Task to complete —
Nothing may be dropped or altered: reproduce all the data.

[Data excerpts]
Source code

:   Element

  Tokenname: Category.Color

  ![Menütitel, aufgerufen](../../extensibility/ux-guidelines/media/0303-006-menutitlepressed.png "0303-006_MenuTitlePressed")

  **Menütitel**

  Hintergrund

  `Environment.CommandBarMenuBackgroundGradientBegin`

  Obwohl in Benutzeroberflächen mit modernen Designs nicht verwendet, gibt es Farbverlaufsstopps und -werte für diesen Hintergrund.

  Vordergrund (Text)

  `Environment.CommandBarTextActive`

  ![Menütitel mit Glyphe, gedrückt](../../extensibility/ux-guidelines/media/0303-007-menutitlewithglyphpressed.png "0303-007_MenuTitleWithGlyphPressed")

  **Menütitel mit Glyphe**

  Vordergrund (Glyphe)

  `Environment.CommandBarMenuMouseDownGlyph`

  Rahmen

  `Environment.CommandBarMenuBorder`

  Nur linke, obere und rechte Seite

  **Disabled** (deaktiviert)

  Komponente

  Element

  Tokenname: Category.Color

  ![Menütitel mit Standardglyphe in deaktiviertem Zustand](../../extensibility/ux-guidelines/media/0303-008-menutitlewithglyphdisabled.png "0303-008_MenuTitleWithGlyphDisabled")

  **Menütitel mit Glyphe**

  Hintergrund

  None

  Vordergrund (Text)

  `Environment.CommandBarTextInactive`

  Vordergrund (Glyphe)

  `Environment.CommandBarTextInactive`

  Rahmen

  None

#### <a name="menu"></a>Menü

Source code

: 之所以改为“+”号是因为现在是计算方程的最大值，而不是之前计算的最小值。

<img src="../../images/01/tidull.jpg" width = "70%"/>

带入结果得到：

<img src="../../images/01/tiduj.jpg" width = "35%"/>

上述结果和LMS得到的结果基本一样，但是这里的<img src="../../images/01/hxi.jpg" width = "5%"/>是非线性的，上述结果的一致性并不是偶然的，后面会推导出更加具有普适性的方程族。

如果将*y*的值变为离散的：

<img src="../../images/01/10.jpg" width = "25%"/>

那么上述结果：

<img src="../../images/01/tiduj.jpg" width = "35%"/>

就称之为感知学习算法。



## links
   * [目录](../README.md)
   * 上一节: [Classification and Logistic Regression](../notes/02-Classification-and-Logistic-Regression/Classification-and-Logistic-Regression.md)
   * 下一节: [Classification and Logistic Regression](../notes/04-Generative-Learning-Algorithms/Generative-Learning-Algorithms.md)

Answer space —
Source code

:   Element

  Tokenname: Category.Color

  ![Menütitel, aufgerufen](../../extensibility/ux-guidelines/media/0303-006-menutitlepressed.png "0303-006_MenuTitlePressed")

  **Menütitel**

  Hintergrund

  `Environment.CommandBarMenuBackgroundGradientBegin`

  Obwohl in Benutzeroberflächen mit modernen Designs nicht verwendet, gibt es Farbverlaufsstopps und -werte für diesen Hintergrund.

  Vordergrund (Text)

  `Environment.CommandBarTextActive`

  ![Menütitel mit Glyphe, gedrückt](../../extensibility/ux-guidelines/media/0303-007-menutitlewithglyphpressed.png "0303-007_MenuTitleWithGlyphPressed")

  **Menütitel mit Glyphe**

  Vordergrund (Glyphe)

  `Environment.CommandBarMenuMouseDownGlyph`

  Rahmen

  `Environment.CommandBarMenuBorder`

  Nur linke, obere und rechte Seite

  **Disabled** (deaktiviert)

  Komponente

  Element

  Tokenname: Category.Color

  ![Menütitel mit Standardglyphe in deaktiviertem Zustand](../../extensibility/ux-guidelines/media/0303-008-menutitlewithglyphdisabled.png "0303-008_MenuTitleWithGlyphDisabled")

  **Menütitel mit Glyphe**

  Hintergrund

  None

  Vordergrund (Text)

  `Environment.CommandBarTextInactive`

  Vordergrund (Glyphe)

  `Environment.CommandBarTextInactive`

  Rahmen

  None

#### <a name="menu"></a>Menü

Source code

: 之所以改为“+”号是因为现在是计算方程的最大值，而不是之前计算的最小值。

<img src="../../images/01/tidull.jpg" width = "70%"/>

带入结果得到：

<img src="../../images/01/tiduj.jpg" width = "35%"/>

上述结果和LMS得到的结果基本一样，但是这里的<img src="../../images/01/hxi.jpg" width = "5%"/>是非线性的，上述结果的一致性并不是偶然的，后面会推导出更加具有普适性的方程族。

如果将*y*的值变为离散的：

<img src="../../images/01/10.jpg" width = "25%"/>

那么上述结果：

<img src="../../images/01/tiduj.jpg" width = "35%"/>

就称之为感知学习算法。



## links
   * [目录](../README.md)
   * 上一节: [Classification and Logistic Regression](../notes/02-Classification-and-Logistic-Regression/Classification-and-Logistic-Regression.md)
   * 下一节: [Classification and Logistic Regression](../notes/04-Generative-Learning-Algorithms/Generative-Learning-Algorithms.md)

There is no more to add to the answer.